You could have said "j'ai besoin d'elle" if elle meant a girl or a woman, but if you intend this pronoun to mean "une voiture", you must replace "d'elle" with "en".


----------



## Sopheebs

luvliekelly
I think I know what's confusing you - 'en' can indeed replace 'some', for example: 'I would like some cake' --> 'Je voudrais *du gâteau*' or 'J'*en* voudrais' but notice that the 'en' is replacing a noun which is preceded by 'de/du'. It is this that means you use 'en', rather than saying perhaps 'Je *le* voudrais', which would mean 'I want the (whole) cake.' Better?


----------



## cocottelabroue

_en_ est un pronom personnel complément. _en_ remplace, entre autres, un article indéfini, la préposition _de,_ un article partitif. Puisqu'il est pronom, il doit aussi remplacer un nom commun parfois un nom propre. 

Il peut avoir la fonction de complément d'objet direct ou la fonction de complément d'objet indirect.

Ex.1 Je mange des pommes. J'*en* mange. Je mange quoi? Des pommes. _En_ est C.O.D.
Ex.2 Je bois du vin. J'*en* bois. Je bois quoi? Du vin._ En_ est C.O.D.
Ex.3 Il parle de politique. Il *en* parle. Il parle DE quoi?_ En_ est C.O.I.
Ex.4 Il rêve de Julie. Il *en* rêve. Il rêve de qui? Julie. _En_ est C.O.I.

_En_ peut aussi remplacer un adjectif numéral et le nom qu'il détermine, toutefois on doit indiquer l'adjectif numéral à la fin de la phrase.

Ex.5 Je veux trois pommes. J'_en_ veux _trois_. Je veux quoi?

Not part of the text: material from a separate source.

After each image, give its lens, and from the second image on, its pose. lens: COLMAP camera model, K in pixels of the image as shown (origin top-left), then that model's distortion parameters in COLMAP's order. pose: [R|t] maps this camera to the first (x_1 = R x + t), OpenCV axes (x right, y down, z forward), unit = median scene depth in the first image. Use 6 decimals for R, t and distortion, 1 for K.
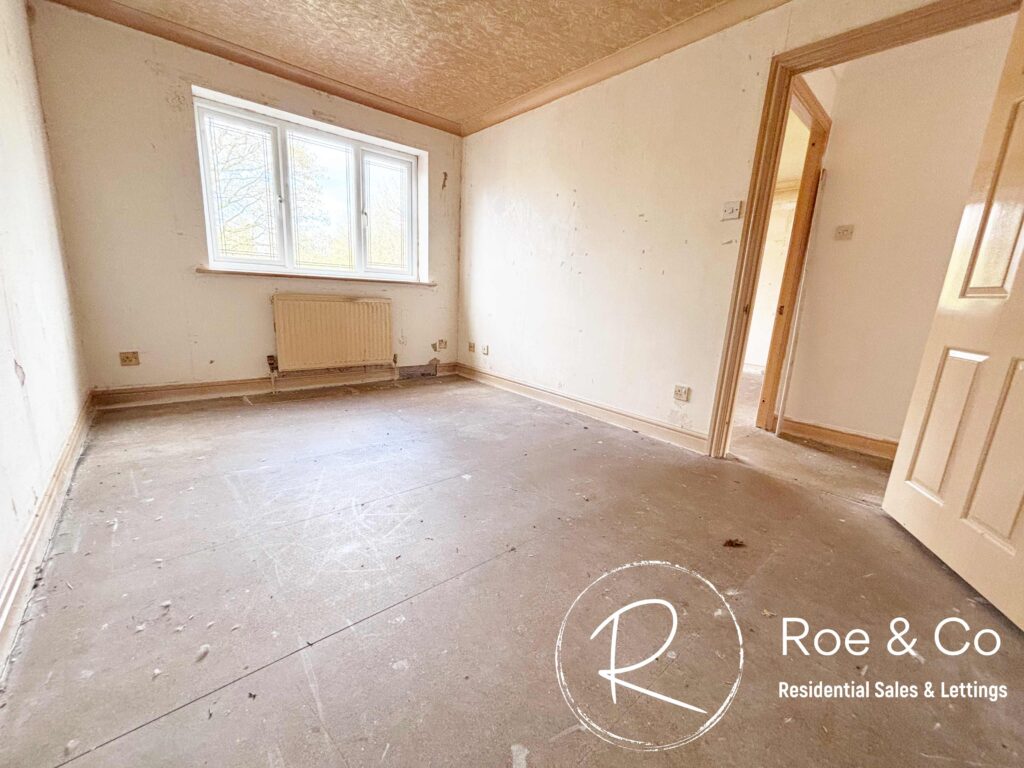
lens RADIAL K [[411.7, 0, 514.9], [0, 411.7, 383.5], [0, 0, 1]] dist [0.000211, -0.000865]
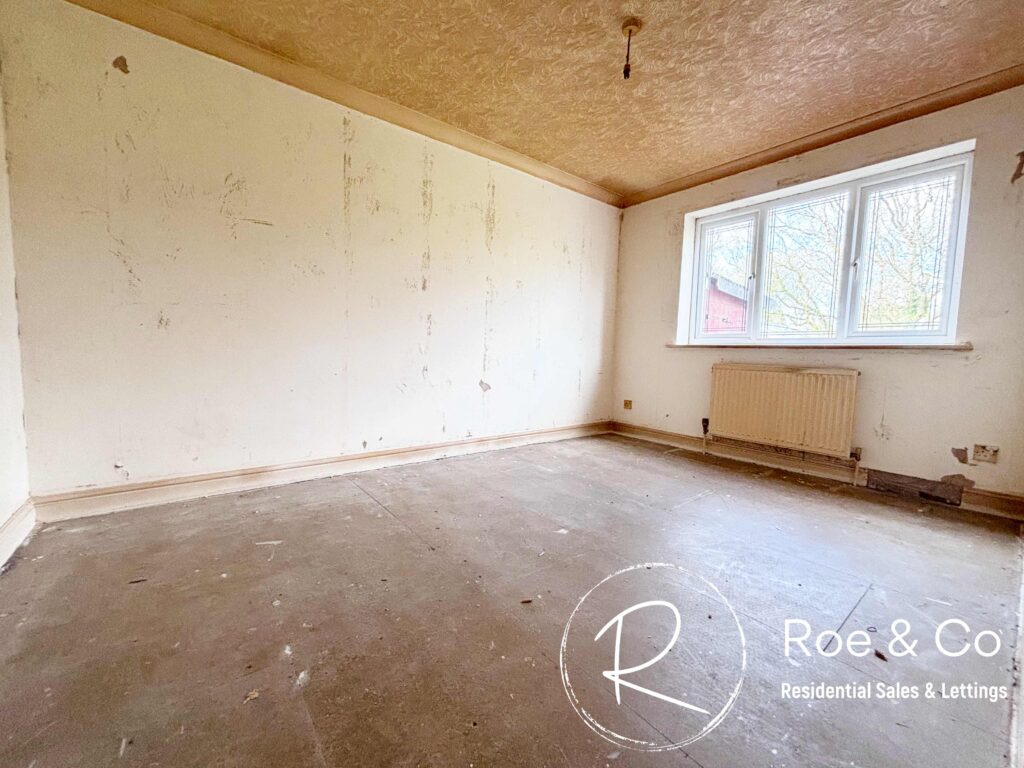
lens RADIAL K [[411.7, 0, 512.3], [0, 411.7, 387.0], [0, 0, 1]] dist [0.000211, -0.000865]
pose [[-0.046328, 0.032287, -0.998404, 0.477860], [-0.243138, 0.969055, 0.042620, -0.064525], [0.968885, 0.244724, -0.037044, 0.476877]]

Trois pommes. _En_ est C.O.D.


----------



## luvliekelly

Hi, Fred C,
I guess your explanation of-----
"en" is replacing "de lui" or "d'elle" when the "lui" or "elle" does not stand for someone, but for a noun (masculine of feminine) describing an object
cleared a lot of my confusion, thanks!

so, if I want to say "I need *the* cake."
do I say "J'en besion"?
(so, "en" *can *replace "it" in English then?)

and for a different verb "I want *the* cake."
"Je le voudrais"?

Thank you all for so many replies to such a confused French learner with "en"


----------



## luvliekelly

Hi,cocottelabroue,
I'm a bit confused with your Ex. 4
Ex.4 Il rêve de Julie. Il *en* rêve. Il rêve de qui? Julie. _En_ est C.O.I.

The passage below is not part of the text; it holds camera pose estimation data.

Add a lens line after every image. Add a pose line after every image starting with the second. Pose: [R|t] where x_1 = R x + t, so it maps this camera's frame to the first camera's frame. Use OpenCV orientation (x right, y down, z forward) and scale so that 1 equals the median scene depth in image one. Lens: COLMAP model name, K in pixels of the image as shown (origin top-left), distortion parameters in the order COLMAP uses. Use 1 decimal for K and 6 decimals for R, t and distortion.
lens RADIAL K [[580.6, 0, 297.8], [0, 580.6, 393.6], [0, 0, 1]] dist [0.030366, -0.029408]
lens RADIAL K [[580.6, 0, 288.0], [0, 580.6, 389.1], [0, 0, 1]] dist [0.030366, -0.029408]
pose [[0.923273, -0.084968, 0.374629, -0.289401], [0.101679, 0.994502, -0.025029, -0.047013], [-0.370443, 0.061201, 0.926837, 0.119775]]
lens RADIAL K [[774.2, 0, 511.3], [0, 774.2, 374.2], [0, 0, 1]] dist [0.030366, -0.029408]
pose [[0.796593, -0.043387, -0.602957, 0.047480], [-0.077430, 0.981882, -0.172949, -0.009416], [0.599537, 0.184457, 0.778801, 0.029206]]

why is it not "Il rêve d'elle"?
Thanks!


----------



## Fred_C

luvliekelly said:


> so, if I want to say "I need the cake."
> do I say "J'en *ai* besoin"?


Yes, absolutely.


luvliekelly said:


> (so, "en" *can *replace "it" in English then?)


Not really. It replaces the whole "of it". (for French verbs that need the preposition "de".)



luvliekelly said:


> and for a different verb "I want *the* cake."
> "Je le voudrais"?


Oui, parfaitement.


----------



## Fred_C

luvliekelly said:


> Hi,cocottelabroue,
> I'm a bit confused with your Ex. 4
> Ex.4 Il rêve de Julie. Il *en* rêve. Il rêve de qui? Julie. _En_ est C.O.I.
> 
> why is it not "Il rêve d'elle"?
> Thanks!


 Hello again.
You are right, and Cocotte labroue is wrong.
You must say "il rêve d'elle", because "elle" is not a reference to a feminine noun describing a thing, it is a girl.

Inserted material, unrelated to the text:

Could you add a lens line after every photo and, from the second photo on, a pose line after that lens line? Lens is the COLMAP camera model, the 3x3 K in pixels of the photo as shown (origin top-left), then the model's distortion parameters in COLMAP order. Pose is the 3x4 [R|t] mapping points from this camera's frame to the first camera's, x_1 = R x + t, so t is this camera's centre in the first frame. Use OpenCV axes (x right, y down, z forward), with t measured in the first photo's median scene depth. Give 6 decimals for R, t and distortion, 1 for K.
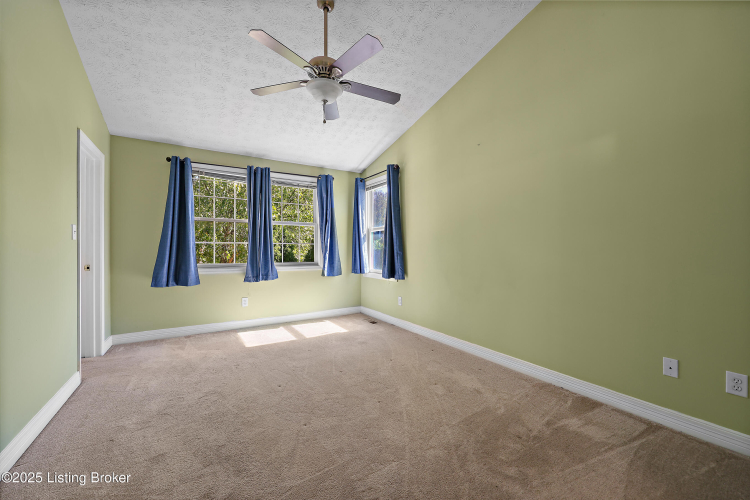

As a matter of fact, it can happen sometimes (for absolutely obscure reasons) that a French native will make a mistake and use "en" instead of "de lui" or "d'elle" when referring to a person, but the converse mistake, (using "de lui" or "d'elle" when speaking about an object will never happen.)


----------



## luvliekelly

Hi, Fred C,
Thank you very much. I think I'm getting the idea now!


----------